Jim posting. I have read comments and observations in a other trip reports and blogs,…
Preamble and Beginnings
The picture above is of Carol and I on our epic ride across America in 1982 on our 1970 Honda CB750. We’ve waited a long time to replicate a trip of that magnitude – now it is coming to fruition! After years of planning and dreaming, we are finally leaving for our trip by motorcycles from California through Mexico, Central America and South America, with our goal to reach Ushuaia in the southern tip of Argentina in about a year.
I (Jim) retired in June of this year (2018) and after a vacation (visiting family and motorcycle camping trip through Oregon and Washington) Carol and I began the tasks necessary to get us on the road. In planning for a trip of a year or more duration, we had many tough decisions to make, including “do we sell our house or rent it?” and “what do we do with all of our ‘stuff’ while we are gone?” We eventually decided that our best course of action was to sell the house and get rid of as much “stuff” as possible. This turns out to be a major task! From July until now we have worked many and long days. We moved out of our San Jose home of 16 years to a rental an hour away in Hollister, then commuted every day into San Jose to work on getting our home ready to sell. We rented a 10’x20′ storage unit with the determination that all we had that wouldn’t be with us on our motorcycles had to fit in that storage unit.
Not part of our plan: In the midst of getting our home ready to sell, I developed an extruded disc (beyond bulging or herniated – a 2 cm extrusion) in my lumbar spine (at L4/L5 for those who know their vertebrae). I conferred with two doctors and they both agreed that surgery was my only option. Our house sold and closed (thankfully very quickly) a few weeks before my surgery at the end of October. The surgery detour set us back from our initial goal to be in Mexico by Christmas, but the surgeon felt we should be able to be on the road by mid-January if my recovery went well.
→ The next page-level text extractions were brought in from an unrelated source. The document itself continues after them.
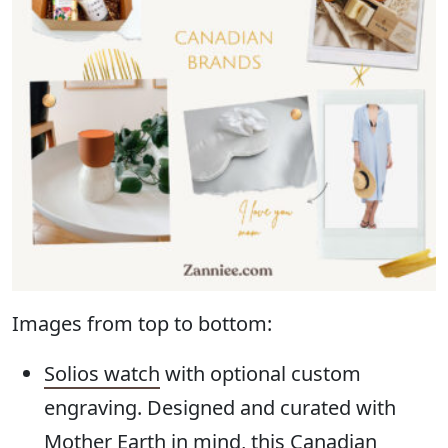
Images from top to bottom:
Solios watch
with optional custom
engraving. Designed and curated with
Mother Earth in mind, this Canadian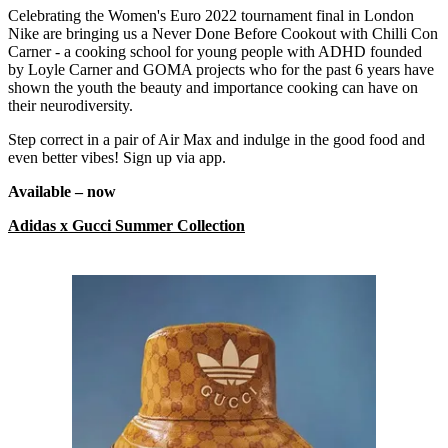
Celebrating the Women's Euro 2022 tournament final in London
Nike are bringing us a Never Done Before Cookout with Chilli Con
Carner - a cooking school for young people with ADHD founded
by Loyle Carner and GOMA projects who for the past 6 years have
shown the youth the beauty and importance cooking can have on
their neurodiversity.
Step correct in a pair of Air Max and indulge in the good food and
even better vibes! Sign up via app.
Available – now
Adidas x Gucci Summer Collection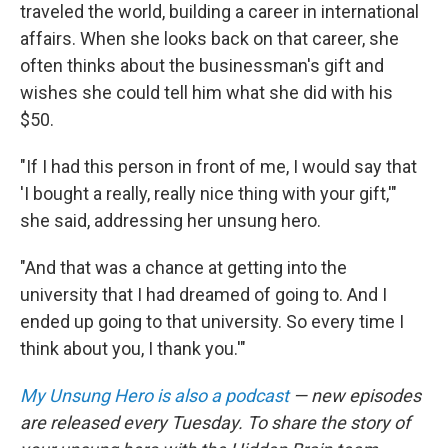
traveled the world, building a career in international
affairs. When she looks back on that career, she
often thinks about the businessman's gift and
wishes she could tell him what she did with his
$50.
"If I had this person in front of me, I would say that
'I bought a really, really nice thing with your gift,'"
she said, addressing her unsung hero.
"And that was a chance at getting into the
university that I had dreamed of going to. And I
ended up going to that university. So every time I
think about you, I thank you.'"
My Unsung Hero is also a podcast
— new episodes
are released every Tuesday. To share the story of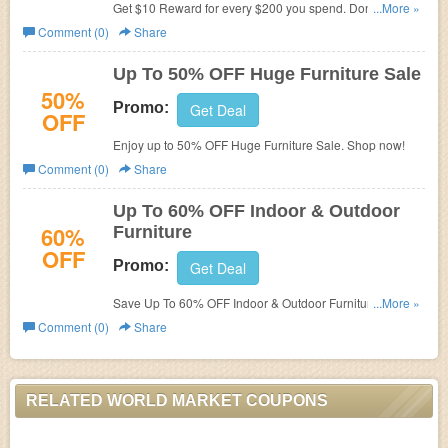
Get $10 Reward for every $200 you spend. Don't miss
...More »
out!
Comment (0)
Share
Up To 50% OFF Huge Furniture Sale
50%
Promo:
Get Deal
OFF
Enjoy up to 50% OFF Huge Furniture Sale. Shop now!
Comment (0)
Share
Up To 60% OFF Indoor & Outdoor
60%
Furniture
OFF
Promo:
Get Deal
Save Up To 60% OFF Indoor & Outdoor Furniture. No
...More »
code required.
Comment (0)
Share
RELATED WORLD MARKET COUPONS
And mid-January was when our Hollister lease ended, so it all tied together nicely and that became the new plan. The picture below is pre-op. I wasn’t smiling in post-op!
During my recovery from surgery we kept focused on pruning our possessions and getting the bikes and gear ready for the journey. This has been a great opportunity to “pare down” our belongings and should make our life much simpler when we return and re-establish ourselves. The only two things that didn’t go in the storage unit were the various stringed instruments (safe now in climate controlled storage – a bedroom closet – at a relative’s home) and my Ford pickup, which I just couldn’t part with and is stored at a vehicle storage facility.
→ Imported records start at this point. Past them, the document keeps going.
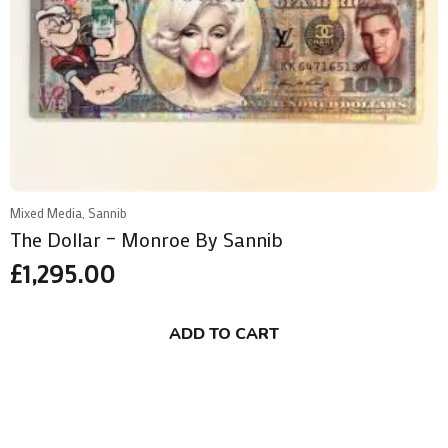
Mixed Media, Sannib
The Dollar – Monroe By Sannib
£
1,295.00
ADD TO CART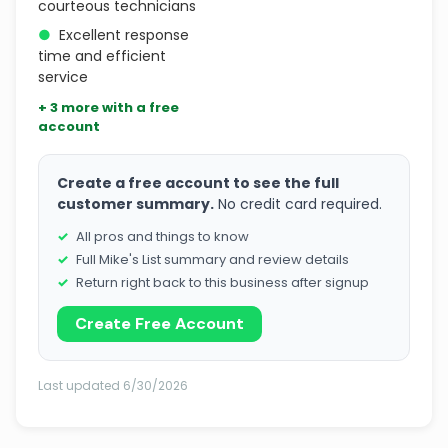
courteous technicians
●
Excellent response
time and efficient
service
+ 3 more with a free
account
Create a free account to see the full
customer summary.
No credit card required.
All pros and things to know
Full Mike's List summary and review details
Return right back to this business after signup
Create Free Account
Last updated 6/30/2026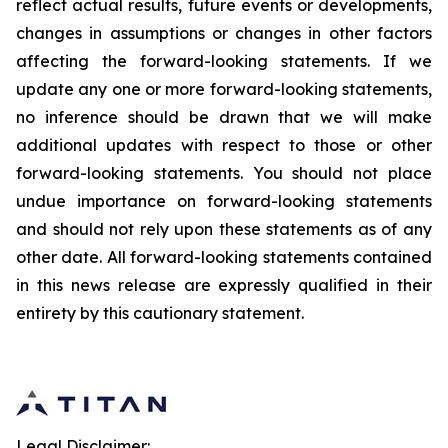
reflect actual results, future events or developments,
changes in assumptions or changes in other factors
affecting the forward-looking statements. If we
update any one or more forward-looking statements,
no inference should be drawn that we will make
additional updates with respect to those or other
forward-looking statements. You should not place
undue importance on forward-looking statements
and should not rely upon these statements as of any
other date. All forward-looking statements contained
in this news release are expressly qualified in their
entirety by this cautionary statement.
Legal Disclaimer: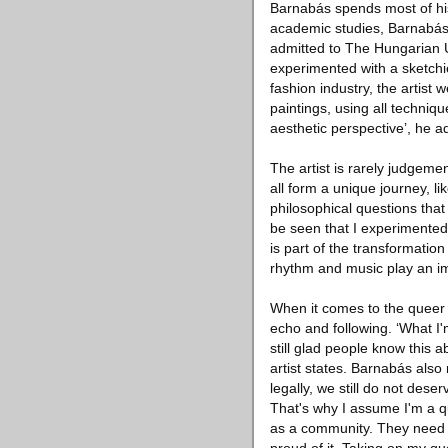
Barnabás spends most of his 
academic studies, Barnabás 
admitted to The Hungarian Un
experimented with a sketchie
fashion industry, the artist 
paintings, using all techniq
aesthetic perspective’, he a
The artist is rarely judgeme
all form a unique journey, li
philosophical questions that 
be seen that I experimented 
is part of the transformation
rhythm and music play an impo
When it comes to the queer li
echo and following. ‘What I'm
still glad people know this a
artist states. Barnabás also 
legally, we still do not dese
That's why I assume I'm a qu
as a community. They need t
The picture below shows what the storage unit looked after it was mostly (but not completely!) full. We had to buy and make storage shelving to use the third dimension (vertical) to get it all in. Many thanks to a cohort of our children and their spouses who came at Christmas and helped to get things out of our rental house and into the storage unit.
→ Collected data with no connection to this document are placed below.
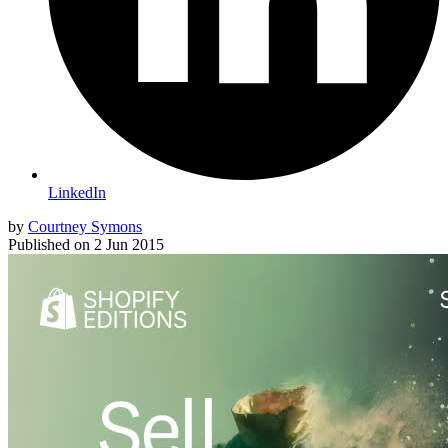
LinkedIn
by
Courtney Symons
Published on
2 Jun 2015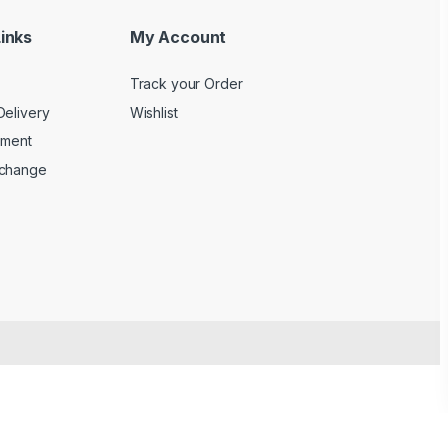
inks
My Account
Track your Order
Delivery
Wishlist
yment
xchange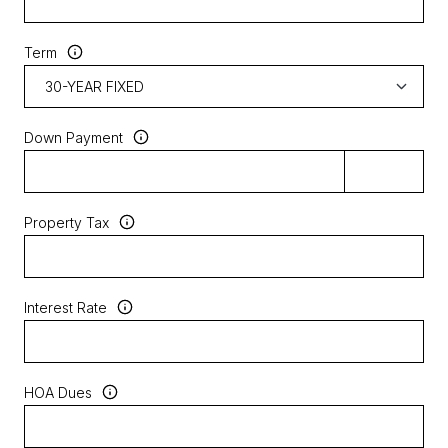
Term
Down Payment
Property Tax
Interest Rate
HOA Dues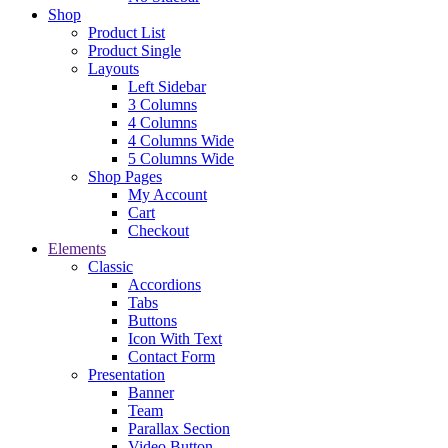
Shop
Product List
Product Single
Layouts
Left Sidebar
3 Columns
4 Columns
4 Columns Wide
5 Columns Wide
Shop Pages
My Account
Cart
Checkout
Elements
Classic
Accordions
Tabs
Buttons
Icon With Text
Contact Form
Presentation
Banner
Team
Parallax Section
Video Button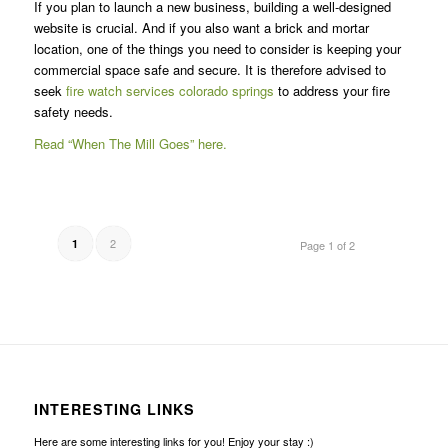
If you plan to launch a new business, building a well-designed
website is crucial. And if you also want a brick and mortar
location, one of the things you need to consider is keeping your
commercial space safe and secure. It is therefore advised to
seek
fire watch services colorado springs
to address your fire
safety needs.
Read “When The Mill Goes” here.
2
1
Page 1 of 2
INTERESTING LINKS
Here are some interesting links for you! Enjoy your stay :)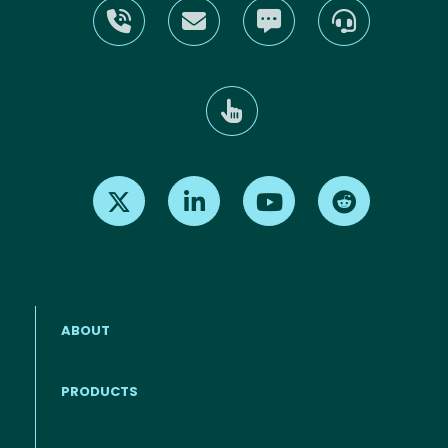
Find us on X
Find us on LinkedIn
Find us on Youtube
Find us on Re
ABOUT
PRODUCTS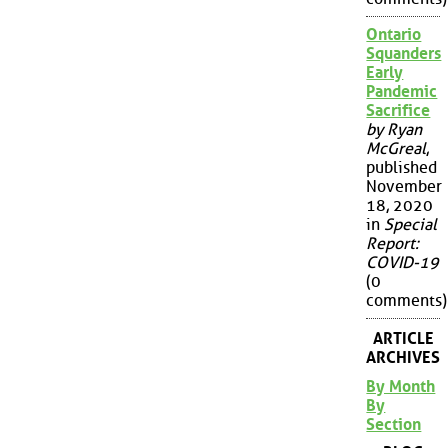
Ontario
Squanders
Early
Pandemic
Sacrifice
by Ryan
McGreal
,
published
November
18, 2020
in
Special
Report:
COVID-19
(0
comments)
ARTICLE
ARCHIVES
By Month
By
Section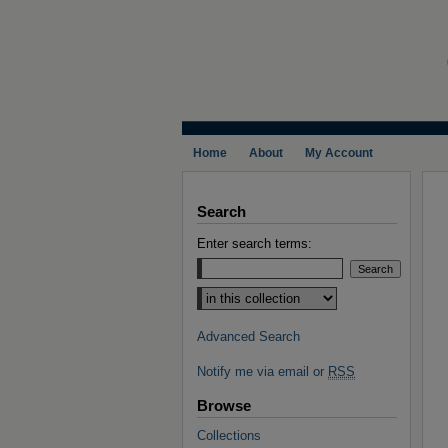
Home
About
My Account
Search
Enter search terms:
Select context to search:
Advanced Search
Notify me via email or
RSS
Browse
Collections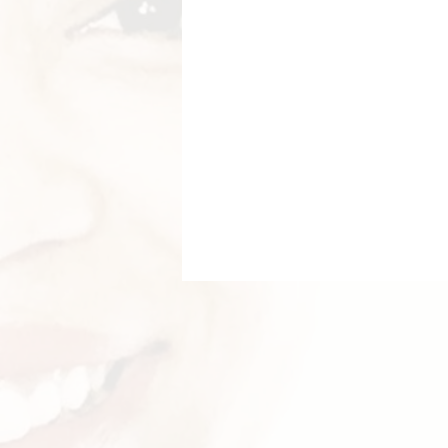
Breastfeeding Positions
La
And in the end … we did it! We got everything (by definition) into the storage shed, I got the bikes ready to go (long list of modifications – for another blog post), our youngest son and his wife (Richard and Jodi) came and spent most of our last week in the Hollister rental helping us get out the door, and out the door we went … on one of the most miserable, rainy, windy storms we’ve had this winter! We couldn’t really wait it out – our lease was up, the house was empty, and we had to go.